In fact, many corporations DO voluntarily engage in programs designed to reduce pollution, such as ISO 14000 certification, sustainable forestry programs, and the like. BobLibDem’s claim is provably false; if you’d all like a list of corporations that have vokluntarily undertaken ISO 14000 certification I would be happy to supply it. I sincerely doubt many people in this thread even know what I’m referring to, because this stuff doesn’t make the fear-laden U.S. press. But they’re very popular programs that a great many major corporations are engaged in, and they’re effective. It’s absurd to respond “Strongly agree” when thousands of companies are paying thousands (and in the cases of the big ones, many tens of thousands) of dollars to be audited to environmental compliance in a VOLUNTARY program.

However, economic reality being what it is, you always need some enforcement mechanism to address externalities, because while some people will be conscientious, some will not, and most companies don’t pursue voluntary programs and don’t really put much effort into it. So “agree” is my answer.

Since no one else is willing to do so, I’d like to make an argument in favor of disagreeing with this statement. It’s late and this is off the top of my head, so take it for what its worth. The statement “Corporations cannot be trusted to voluntarily respect the environment”, does not contain the absolute term “All” in the front. Also, it merely says respect, not maintain or improve, or protect. So, logically, the opposite of this (or what you are agreeing to if you disagree with the stement as presented) might be “Some corporations can be trusted to voluntarily respect the environtment.” If that is what is meant by “disagree”, then I think it is surprising that more people do not disagree with the statement as written.

However, I suspect (correct me if I am wrong) that this is not what most people take as the meaning for disagree. Am I correct in assuming that most of you read some sort of maintenance, protection, or improvement concept into the idea of respecting the environment? That is did most of you read disagreement more like agreement with: “All (or most perhaps) corporations can be trusted to damage the environment.”?

I’m not sure how the question is used to shift a respondant’s score. That is, I am not sure how the scoring algorithm interprets disagreement. But it seems from your responses that most people thing disagreement with this statement means agreement with some form of the idea that most corporations will damage the environment if they can. I’m not sure that such a position is strictly warranted. either from the wording of the statement (all is not included and they only ask about respecting), nor from the nature of corporations.

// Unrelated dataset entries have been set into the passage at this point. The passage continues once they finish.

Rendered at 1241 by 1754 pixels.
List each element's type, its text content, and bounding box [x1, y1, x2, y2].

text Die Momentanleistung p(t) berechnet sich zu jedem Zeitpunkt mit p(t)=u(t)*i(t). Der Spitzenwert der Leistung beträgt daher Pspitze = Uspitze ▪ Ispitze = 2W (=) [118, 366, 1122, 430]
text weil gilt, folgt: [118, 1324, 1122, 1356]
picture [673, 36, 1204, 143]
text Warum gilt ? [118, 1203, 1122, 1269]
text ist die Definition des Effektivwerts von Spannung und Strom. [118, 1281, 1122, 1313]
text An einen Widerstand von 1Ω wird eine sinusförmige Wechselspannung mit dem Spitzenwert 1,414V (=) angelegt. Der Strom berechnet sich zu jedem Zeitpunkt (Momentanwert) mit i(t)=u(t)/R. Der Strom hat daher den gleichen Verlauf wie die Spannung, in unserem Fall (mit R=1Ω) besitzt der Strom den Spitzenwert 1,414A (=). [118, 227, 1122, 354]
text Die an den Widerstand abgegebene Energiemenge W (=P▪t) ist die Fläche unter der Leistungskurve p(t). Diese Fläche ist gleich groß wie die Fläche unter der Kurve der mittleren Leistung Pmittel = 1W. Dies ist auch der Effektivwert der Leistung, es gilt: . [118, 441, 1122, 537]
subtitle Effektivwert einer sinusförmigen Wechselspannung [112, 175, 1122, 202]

Certainly some corporations have damaged our environment. However, I would require some good data before I believed that most do. I would even hesitate to believe that many do. And since we are talking about voluntary actions as opposed to accidents, we should probably limit such damaging corporations to those who knowingly do so. I am very reluctant indeed to believe that most or many corporations knowingly damamge the environment. Such a position seems out of touch with reality.

Just for the record, I’m not sure where I voted on this one. I know I went back and forth between agree and disagree. I can’t remember how I ended up.

(-5, -3.4) Strongly Agree

I think this society has created a socialpsychology that is not in tune with the environment. Our cities are technological traps that ignore the environment. These houses facing Cartesian grids of streets make no use of potential solar power. How much gas and oil could south facing houses have saved since the 1970s? How many architectural schools teach passive solar design?

Dal Timgar

I didn’t say the test was useless. I said this particular question was useless.